Wednesday 9 January 2013

How to make us all feel so insignificant

THERE'S great TV to be seen each evening this week on BBC2 as Stargazing Live has returned to our screens.

I wish it had been a subject at school all those years ago with the teacher leading the class clearly enthused about the stuff he was teaching. (I'll return to this matter on another Blog).

Anyway, Professor Brian Cox - yes, it's the brainy D:Ream bloke again - is once again educating and enlightening us on things I don't claim to understand in the slightest but sound, for want of a better word, astronomical.

Maths at school was a complete waste of time for me. Bloody hated the subject and found it so tedious, especially calculus (for me, he was Tintin's eccentric professor pal), logarithms (do they still do them?) and algebra (x +y - x = whatever). Could never get into it at all.

So you'd naturally expect, when maths and massive numbers are mentioned with carefree abandon by the experts talking about the universe, that I'd switch off.

Far from it.

I'm just in complete awe of what they're talking about. Even if I don't really understand it. Which I don't.

There was a sequence in tonight's programme, for instance, where a mathematical formula had been found to calculate, roughly, the age of the universe. Apparently it's around 15 billion years or so. How that figure was reached, God (literally) only knows.

What I do know is it was all incredibly entertaining and made me want to find out more about what's above us.

There was also a really interesting piece about the red supergiant star Betelgeuse. This thing is big. And when I say big, I really do mean seriously vast. Apparently, it's diameter is about 1,000 times bigger than our own Sun. In fact, if it were placed in the position of the Sun, its surface would stretch out past Mars!

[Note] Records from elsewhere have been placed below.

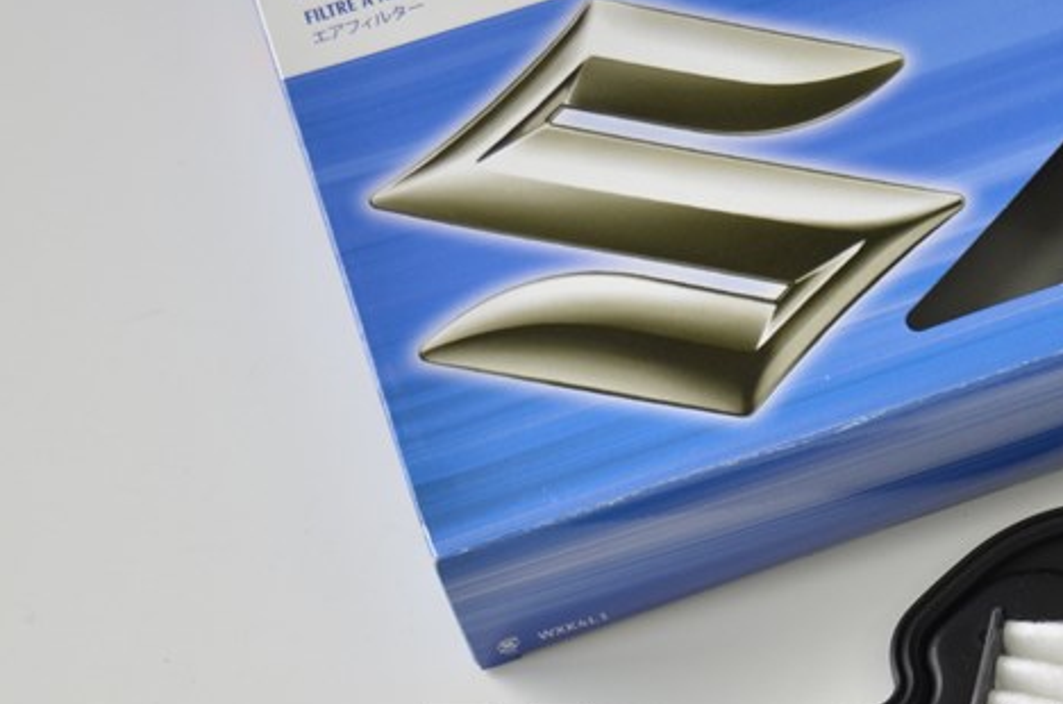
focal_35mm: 116
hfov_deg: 17.0
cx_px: 1227
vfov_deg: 11.6
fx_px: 3418
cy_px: 808
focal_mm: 32
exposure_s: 1/100
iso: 250
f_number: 5
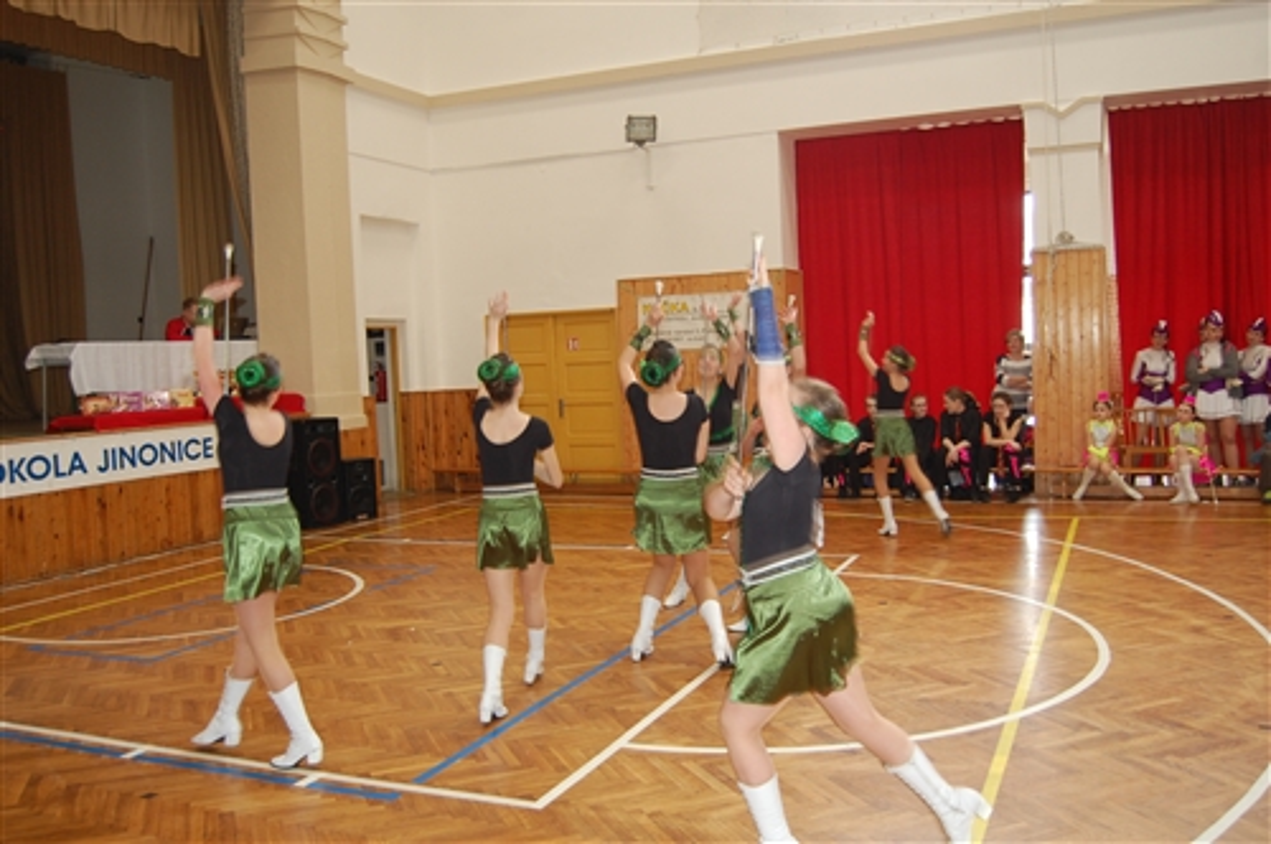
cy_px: 422
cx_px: 636
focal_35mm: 33
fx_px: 1164
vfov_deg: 39.9
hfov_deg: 57.3
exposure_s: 1/60
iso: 400
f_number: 3.8
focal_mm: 22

And the thing about Betelgeuse is it could explode anytime soon! It's burnt away all of its hydrogen leaving helium and could blow big style, creating a supernova. We would see the light from this explosion on Earth for a fortnight!

All this only added to the 'wow factor' the programme generated. There's an event at Martin Mere on the 19th of this month between 7pm and 9pm where you can go stargazing with experts on hand to tell you what you're looking at so I'm aiming to go to that - it promises to be great, so long as the sky is clear.

The main feeling I got from watching the programme is how completely insignificant Earth is in relation to the rest of the Universe. We're just a tiny pinprick of a microdot on the whole, ever-moving picture of the Universe.

It certainly makes you think as well as making you want to gaze upwards to the heavens and ask that question we all ask and want to know the definitive answer to: Just why are we all here?